The obvious question is, Why? Antiabortion activists would be quick to point out that, prior to passage of the 13th and 14th Amendments, the right to own a slave was also legal. And prior to Brown v. Board of Education, "separate but equal" was a perfectly respectable legal doctrine. Yet who today would argue that Americans therefore once had a moral obligation to return fugitive slaves or observe racial segregation?

Abolitionists and civil-rights activists believed the law was unjust, and they acted accordingly. They rejected the notion that "those who disagree with the law" should nonetheless obey it. So, too, Operation Rescue. But while virtually everyone today agrees that slavery and segregation were wrong, very few Americans agree that an embryo is a person, with a right to life, from the moment of conception.

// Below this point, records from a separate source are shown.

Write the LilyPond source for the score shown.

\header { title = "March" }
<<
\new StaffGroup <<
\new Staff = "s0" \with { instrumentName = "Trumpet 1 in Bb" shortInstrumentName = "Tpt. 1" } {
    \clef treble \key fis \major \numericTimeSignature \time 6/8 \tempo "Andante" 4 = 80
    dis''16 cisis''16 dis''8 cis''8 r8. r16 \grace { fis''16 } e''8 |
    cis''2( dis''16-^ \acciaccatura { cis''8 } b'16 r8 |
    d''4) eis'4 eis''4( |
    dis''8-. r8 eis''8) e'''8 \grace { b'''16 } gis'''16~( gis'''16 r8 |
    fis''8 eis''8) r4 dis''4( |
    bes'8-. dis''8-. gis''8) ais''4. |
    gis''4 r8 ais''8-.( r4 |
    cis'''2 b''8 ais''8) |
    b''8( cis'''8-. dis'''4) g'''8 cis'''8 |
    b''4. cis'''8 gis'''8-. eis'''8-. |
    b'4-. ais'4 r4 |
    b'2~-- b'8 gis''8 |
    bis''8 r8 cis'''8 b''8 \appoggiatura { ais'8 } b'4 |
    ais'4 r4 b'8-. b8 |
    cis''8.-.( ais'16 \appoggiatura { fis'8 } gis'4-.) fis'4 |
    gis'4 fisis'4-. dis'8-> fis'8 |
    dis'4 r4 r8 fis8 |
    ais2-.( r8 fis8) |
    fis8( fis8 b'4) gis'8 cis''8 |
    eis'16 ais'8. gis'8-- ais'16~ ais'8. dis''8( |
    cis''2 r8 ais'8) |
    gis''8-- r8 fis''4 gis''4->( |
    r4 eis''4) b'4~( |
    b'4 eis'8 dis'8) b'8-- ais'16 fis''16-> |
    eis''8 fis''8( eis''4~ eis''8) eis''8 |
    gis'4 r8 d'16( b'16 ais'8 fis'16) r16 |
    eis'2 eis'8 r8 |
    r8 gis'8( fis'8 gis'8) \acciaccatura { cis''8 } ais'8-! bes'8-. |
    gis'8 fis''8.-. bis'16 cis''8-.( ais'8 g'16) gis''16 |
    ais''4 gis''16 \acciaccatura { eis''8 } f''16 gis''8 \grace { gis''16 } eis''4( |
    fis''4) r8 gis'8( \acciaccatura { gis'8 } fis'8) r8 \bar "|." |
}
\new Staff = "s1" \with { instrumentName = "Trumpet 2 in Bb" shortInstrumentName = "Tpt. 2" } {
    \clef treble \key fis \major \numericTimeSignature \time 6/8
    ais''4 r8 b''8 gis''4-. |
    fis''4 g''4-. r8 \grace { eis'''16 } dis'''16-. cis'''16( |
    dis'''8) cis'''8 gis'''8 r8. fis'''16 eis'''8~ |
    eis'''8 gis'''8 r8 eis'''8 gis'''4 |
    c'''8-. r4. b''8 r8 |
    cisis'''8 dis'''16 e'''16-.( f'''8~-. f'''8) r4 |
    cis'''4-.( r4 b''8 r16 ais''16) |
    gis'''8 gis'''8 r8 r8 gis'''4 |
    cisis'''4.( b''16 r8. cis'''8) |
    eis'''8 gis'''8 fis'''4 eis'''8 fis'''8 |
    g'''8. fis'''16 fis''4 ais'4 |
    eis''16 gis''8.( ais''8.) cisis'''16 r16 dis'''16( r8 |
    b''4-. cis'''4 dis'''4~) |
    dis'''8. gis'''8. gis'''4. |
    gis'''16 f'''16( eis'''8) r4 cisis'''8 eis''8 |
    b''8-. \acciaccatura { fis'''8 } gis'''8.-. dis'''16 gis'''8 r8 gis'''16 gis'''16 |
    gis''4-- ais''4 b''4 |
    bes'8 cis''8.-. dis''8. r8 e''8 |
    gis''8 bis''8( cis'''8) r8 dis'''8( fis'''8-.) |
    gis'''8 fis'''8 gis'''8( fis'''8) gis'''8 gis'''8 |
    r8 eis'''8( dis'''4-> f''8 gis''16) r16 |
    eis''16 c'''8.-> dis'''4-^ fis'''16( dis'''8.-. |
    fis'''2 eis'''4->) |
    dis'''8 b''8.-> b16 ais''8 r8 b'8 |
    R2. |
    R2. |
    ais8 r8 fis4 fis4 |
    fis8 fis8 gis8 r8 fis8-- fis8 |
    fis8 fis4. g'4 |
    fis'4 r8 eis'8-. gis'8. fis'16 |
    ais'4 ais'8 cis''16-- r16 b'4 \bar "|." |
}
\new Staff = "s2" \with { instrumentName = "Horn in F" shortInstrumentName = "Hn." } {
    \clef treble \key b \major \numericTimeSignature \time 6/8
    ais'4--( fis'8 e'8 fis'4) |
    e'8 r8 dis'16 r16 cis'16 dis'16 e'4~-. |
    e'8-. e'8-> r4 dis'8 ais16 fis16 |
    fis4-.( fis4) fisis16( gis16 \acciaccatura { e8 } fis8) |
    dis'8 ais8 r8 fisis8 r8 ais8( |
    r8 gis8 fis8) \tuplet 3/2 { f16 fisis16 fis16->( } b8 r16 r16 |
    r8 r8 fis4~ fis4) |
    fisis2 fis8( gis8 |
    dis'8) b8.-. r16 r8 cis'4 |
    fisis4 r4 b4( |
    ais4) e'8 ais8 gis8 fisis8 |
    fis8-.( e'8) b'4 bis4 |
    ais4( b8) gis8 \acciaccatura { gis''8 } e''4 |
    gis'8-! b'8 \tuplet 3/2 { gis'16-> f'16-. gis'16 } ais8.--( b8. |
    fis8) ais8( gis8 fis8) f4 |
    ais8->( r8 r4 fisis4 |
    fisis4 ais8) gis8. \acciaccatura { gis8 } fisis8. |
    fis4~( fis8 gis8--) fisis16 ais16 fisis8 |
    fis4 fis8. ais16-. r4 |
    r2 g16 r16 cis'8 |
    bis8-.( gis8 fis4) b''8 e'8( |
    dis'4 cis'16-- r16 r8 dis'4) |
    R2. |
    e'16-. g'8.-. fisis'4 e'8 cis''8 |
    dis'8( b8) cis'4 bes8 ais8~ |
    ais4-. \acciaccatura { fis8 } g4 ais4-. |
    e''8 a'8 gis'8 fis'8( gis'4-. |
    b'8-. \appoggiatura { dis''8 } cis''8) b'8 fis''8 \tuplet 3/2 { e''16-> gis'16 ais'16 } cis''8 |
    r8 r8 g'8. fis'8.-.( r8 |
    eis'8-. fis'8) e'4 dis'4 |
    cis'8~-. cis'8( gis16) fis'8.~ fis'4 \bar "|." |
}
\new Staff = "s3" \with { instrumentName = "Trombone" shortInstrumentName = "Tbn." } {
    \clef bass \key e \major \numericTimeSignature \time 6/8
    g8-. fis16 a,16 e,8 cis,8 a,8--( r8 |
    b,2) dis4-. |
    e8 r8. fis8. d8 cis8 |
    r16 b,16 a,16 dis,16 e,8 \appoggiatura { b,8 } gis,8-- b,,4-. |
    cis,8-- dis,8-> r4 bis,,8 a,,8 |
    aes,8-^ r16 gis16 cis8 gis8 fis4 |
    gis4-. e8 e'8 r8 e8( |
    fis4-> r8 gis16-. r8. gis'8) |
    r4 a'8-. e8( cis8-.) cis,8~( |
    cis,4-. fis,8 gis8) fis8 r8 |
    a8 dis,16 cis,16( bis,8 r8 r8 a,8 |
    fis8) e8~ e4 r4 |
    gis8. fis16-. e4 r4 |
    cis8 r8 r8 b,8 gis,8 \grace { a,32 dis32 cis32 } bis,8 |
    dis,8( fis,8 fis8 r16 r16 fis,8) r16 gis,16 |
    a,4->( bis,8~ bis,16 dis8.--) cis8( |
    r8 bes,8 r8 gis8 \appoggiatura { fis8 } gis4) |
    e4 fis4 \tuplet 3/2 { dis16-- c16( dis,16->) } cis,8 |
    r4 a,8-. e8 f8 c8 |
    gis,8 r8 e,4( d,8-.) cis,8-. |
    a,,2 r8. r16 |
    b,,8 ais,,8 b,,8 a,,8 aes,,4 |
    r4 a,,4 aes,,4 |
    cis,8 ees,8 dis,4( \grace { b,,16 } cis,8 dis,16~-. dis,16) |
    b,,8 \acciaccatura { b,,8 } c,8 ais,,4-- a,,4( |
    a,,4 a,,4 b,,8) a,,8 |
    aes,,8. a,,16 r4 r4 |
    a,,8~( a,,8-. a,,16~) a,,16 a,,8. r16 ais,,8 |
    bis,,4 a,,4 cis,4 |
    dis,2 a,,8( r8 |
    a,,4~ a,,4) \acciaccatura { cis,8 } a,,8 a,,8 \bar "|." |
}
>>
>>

Still, many would recognize that third trimester abortions, which one of the Wichita clinics performs, are not that much different from infanticide. The fact that such abortions are very rare is beside the point. The question is, By what moral principle can we distinguish between aborting a fetus at seven or eight months and killing a premature baby born at the same stage of development?

Do not expect abortion-rights activists to address such questions. They keep responding to the moral arguments of their opponents by citing statutes and court decisions. They seem oblivious to the fact that the abortion debate is not about what the law is but about what it should be. By forsaking persuasion and dodging the real issue, they do us all a disservice.